Although the City of Winnemucca is still seeking the funds to construct a new municipal aquatics center, they are actively engaging in design services that will help realize the actual cost of construction and provide an accurate budget and model for the project. 

At their regular meeting on Jan. 23, the Winnemucca City Council approved $21,425 toward further geotechnical work at the anticipated site for the aquatics center, located on East Winnemucca near Lowry High School and the Splash Pad.

According to City officials, the engineers for the project have requested a second, more extensive, round of geotechnical testing be done at the site after the first test found organic material in the soil sample that is not optimal for the construction of a foundation. 

“In the first investigation where [Universal Engineering Sciences (UES)] just did a small borehole straight down they encountered some organic material that is not suitable for foundations. It was fairly close to the surface so they don't think it will affect things too much,” assured City Manager Alicia Heiser.

UES, the company conducting the geotechnical work, is also working with KNIT, the architectural design firm that is spearheading the total design of the facility, and both believe that the testing is necessary to ensure that the facility will be structurally sound. 

In UES’s change order request for additional geotechnical services, they explain that “[UES] recommend[s] this additional work to better understand the nature of the soil layers containing elevated organics content (e.g., twigs and other woody material) in various stages of decay that UES encountered during our field exploration of the site in August 2023. 

The presence of this material at the site was unexpected, as it is not indicated within the published soils, geologic, topographic, and historic land-use information of the site and its vicinity that we reviewed in preparation for our exploration.

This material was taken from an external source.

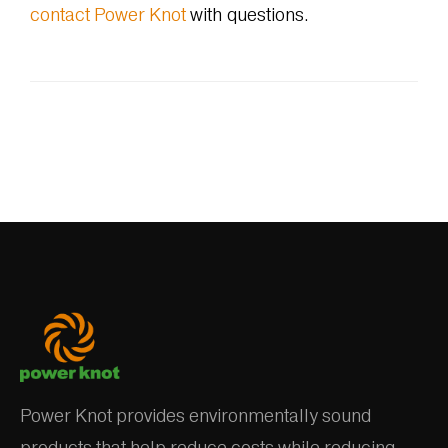
contact Power Knot
with questions.
Power Knot provides environmentally sound
products that help reduce costs while reducing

In addition, they had not encountered similar material during previous investigations they had conducted within the greater Winnemucca area.

Heiser explained to the Council that the project would require UES to make three trenches in different locations of the site, inside and outside of the proposed area for the aquatics center, “that will determine how far that organic material extends.” 

The amount of organic material that UES finds during their testing will determine significant aspects of the design of the new aquatics center, according to Heiser. 

“[UES] expect[s] that they'll have to over-excavate all of this organic material no matter what. And so it does play a role in the proposed depth of the pool because if they have to over-excavate to say 12 feet or 15 feet, then it makes sense to just have a very deep end of the pool, which in the future or now could have a diving board or something," Heisier said."If we have to dig that far anyway, we might as well make the pool that deep, if it's more shallow and we only have to excavate to 10 feet then that could limit the depth of the pool."

According to UES, the further testing will proceed as soon as possible after they receive approval from the City and will have their report updated within four weeks of the geotechnical samples being evaluated.